Y sin esperanza, la vida carecía de sentido.

A la noche siguiente, cuando acudió a la orilla de la laguna, el rey pez no nadó a su encuentro.

–Bayir –lo llamó, susurrando para no alertar a nadie.

No obtuvo respuesta.

Seleine se echó al agua y braceó por el estanque, pero no dio con él. Por un momento pensó que alguien del pueblo lo había atrapado con su red y se lo había llevado. Y entonces vio un destello apagado muy al fondo, en la parte más oscura de las aguas. Se dirigió hacia la zona y encontró a Bayir recostado en el fondo.

Ya no parecía un rey.

Solo un pez moribundo.

–¿Qué te pasa? –se alarmó la joven.

–Nada –dijo él escondiendo la cabeza.

–No puedes seguir así.

–¿Y cómo quieres que siga? Ya no soporto más esta cárcel.

–¿No me amabas?

–Ni siquiera todo mi amor puede aliviar esta falta de libertad: sin libertad no hay vida.

–¿Comprendes ahora el daño que me hiciste a mí?

Bayir lo comprendía.

Y mucho.

–¿Podrás perdonarme algún día? –suplicó.

–Ya te perdoné hace tiempo.

–¿No querías vengarte?

–¡No! –exclamó ella acariciándole la cabeza.

Ese simple gesto hizo que a Bayir le brillaran las escamas.

–Quise odiarte y no pude –continuó Seleine–. Primero sentí rabia, después lástima, y ahora...

–¿Ahora qué?

–Cada día espero a que llegue la noche para venir a verte y estar contigo –suspiró.

–Entonces... ¿me amas? –los ojos del pez se abrieron como grutas submarinas.

¿Le amaba?

La joven volvió a acariciarle la cabeza. Miró su cuerpo rendido. Recordó al exuberante pez que surcaba los mares cuando estaban juntos.

Ahora solo era una sombra de lo que había sido...

–Sí –se rindió ante la evidencia–, te amo, Bayir.

–Ahora que lo sé, moriré feliz –afirmó, y se abandonó por completo sobre el lecho marino.

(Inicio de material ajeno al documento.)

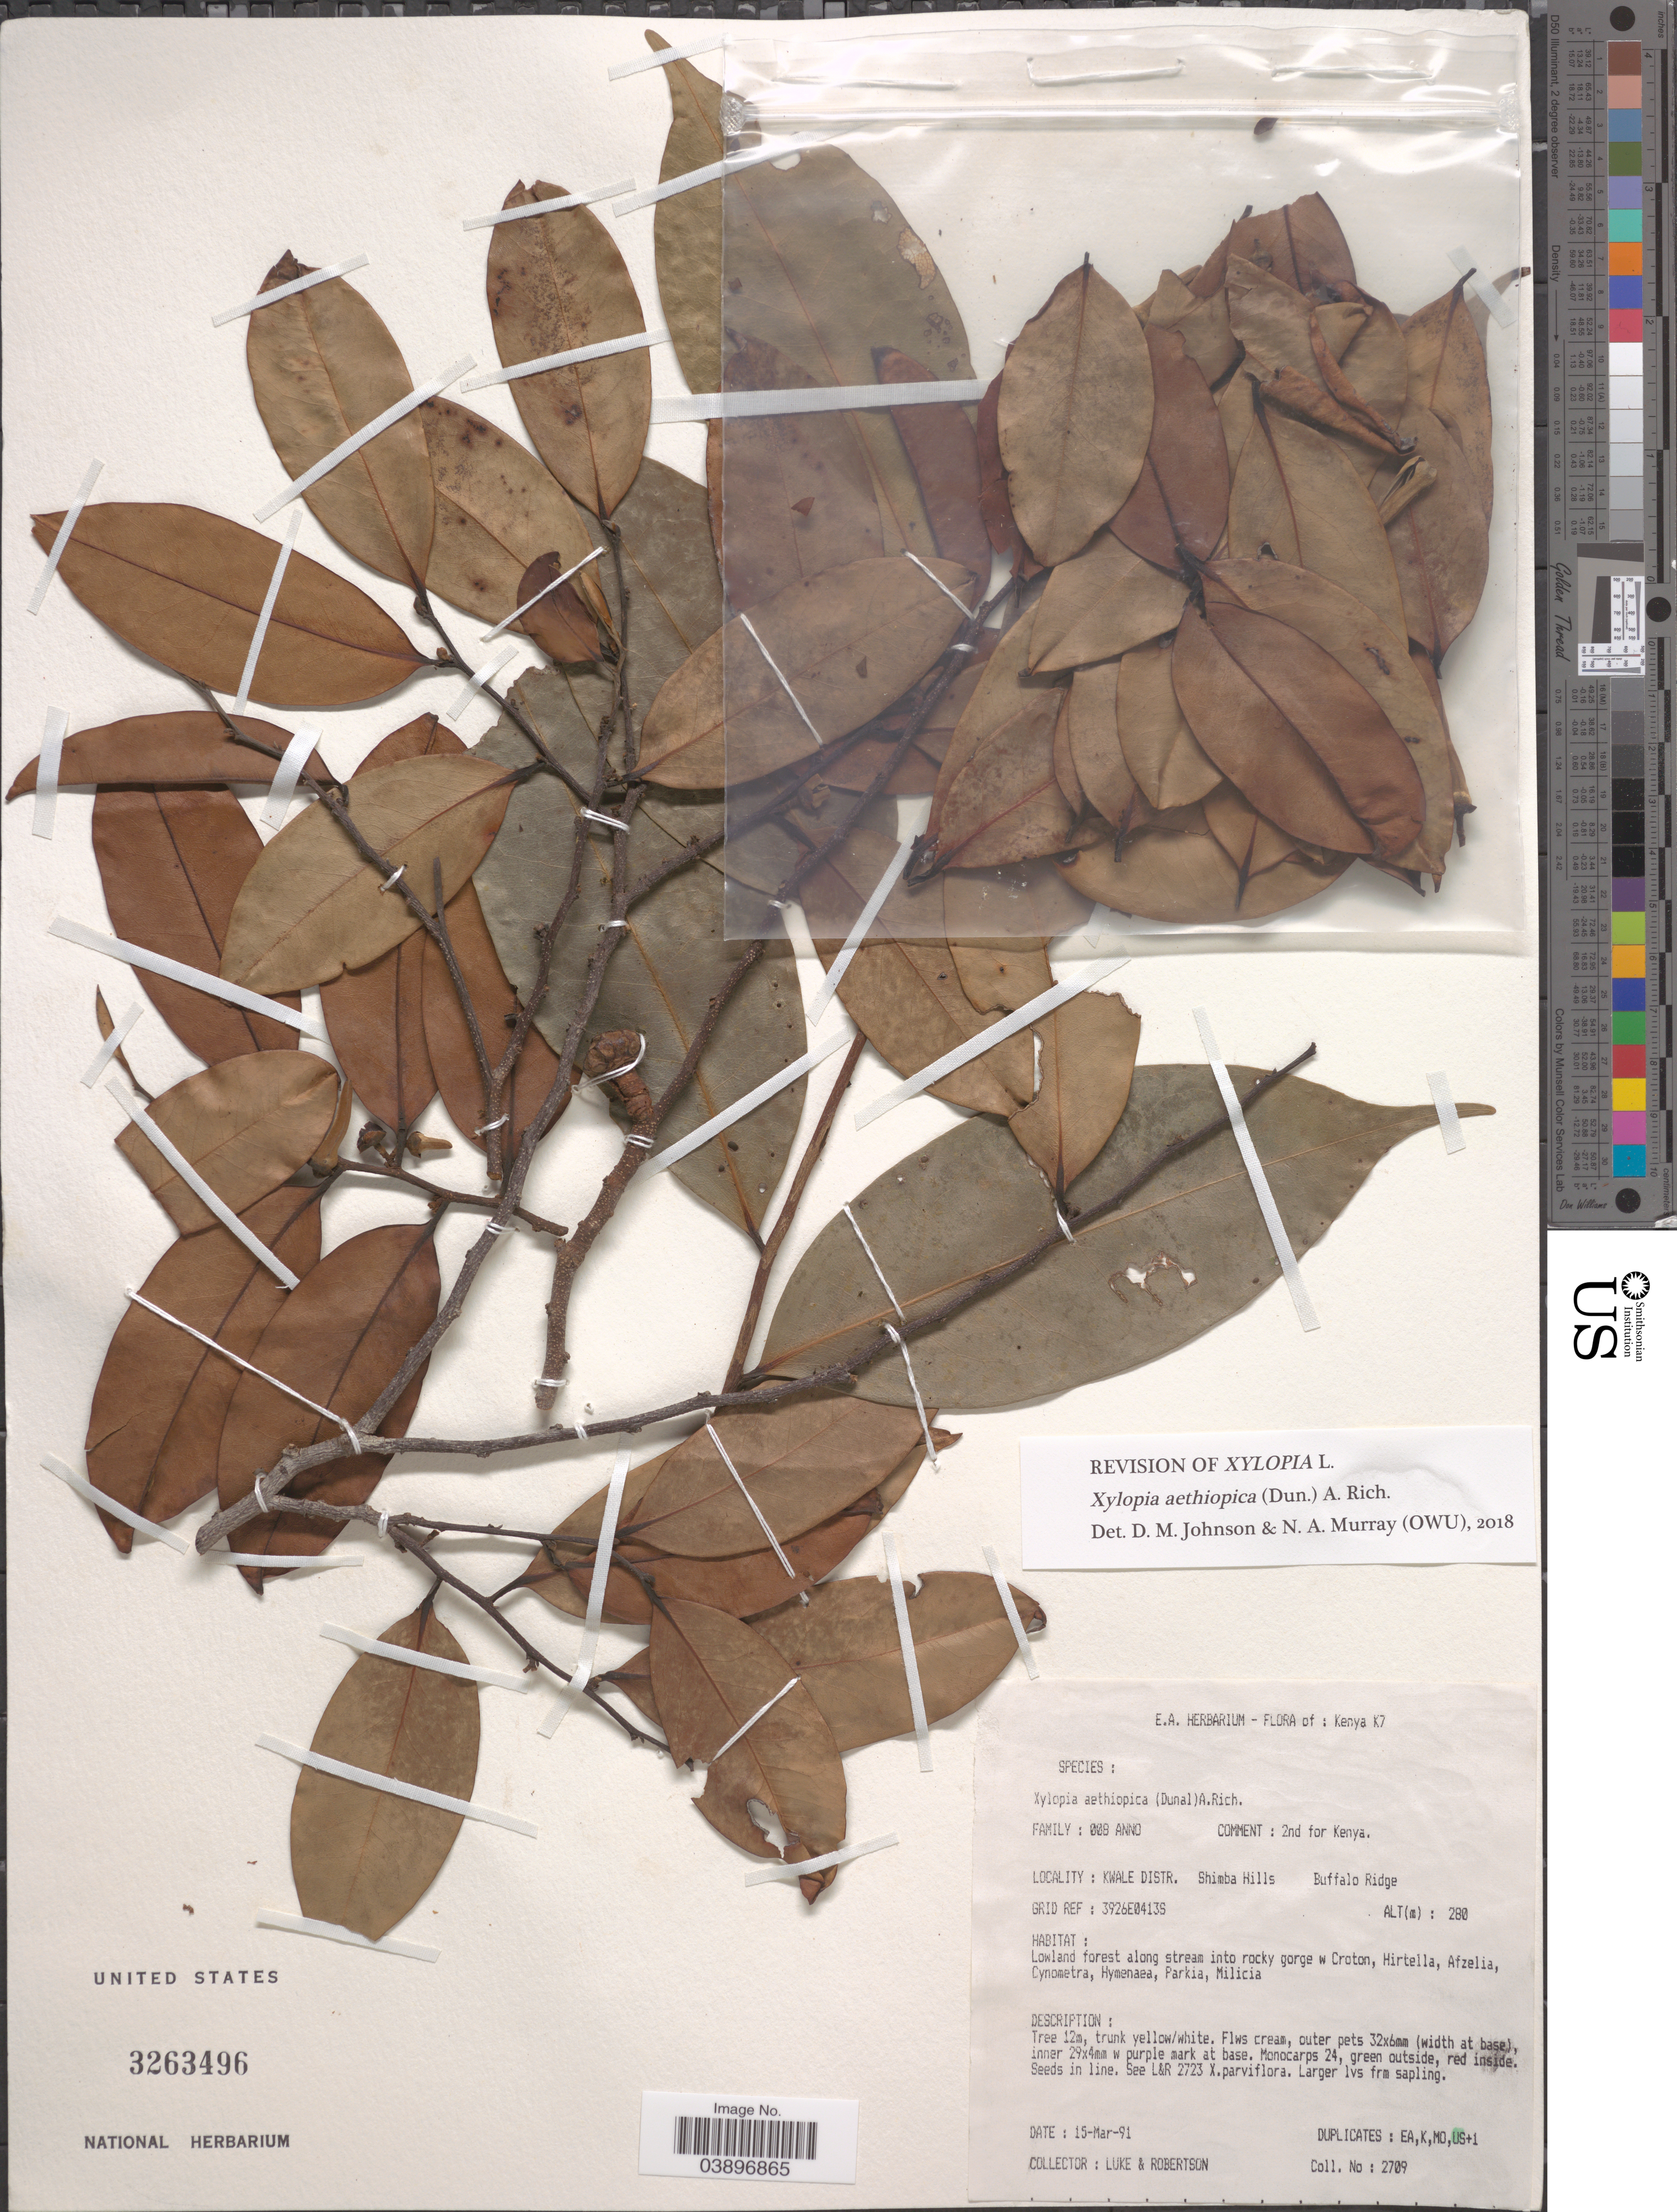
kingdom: Plantae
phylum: Tracheophyta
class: Magnoliopsida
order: Magnoliales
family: Annonaceae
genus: Xylopia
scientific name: Xylopia aethiopica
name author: (Dunal) A. Rich.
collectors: -. Luke & -. Robertson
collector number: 2709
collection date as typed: Transcribed d/m/y: 15/3/91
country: Kenya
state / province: Kwale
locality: Kenya K7. Kwale Distr. Shimba Hills. Buffalo Ridge.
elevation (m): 280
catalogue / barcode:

–¡No puedes morir! –gritó Seleine.

–Ya no puedo seguir aquí –reveló él.

–Ni yo vivir siempre en el fondo del mar –dijo ella.

Y entonces intercambiaron la mirada más hermosa, y también la más triste.

Hermosa, porque finalmente el amor los había unido.

Triste, porque no podrían estar juntos jamás.

A no ser que...

–Bayir –dijo de repente la joven–, mañana volveré a por ti. Aguanta un día más. Solo uno más, ¿de acuerdo?

–¿Qué vas a hacer? –quiso saber el pez.

Pero Seleine ya nadaba hacia la superficie de la laguna.

–¡Un día! –gritó con ánimo y determinación–. ¡Solo un día más!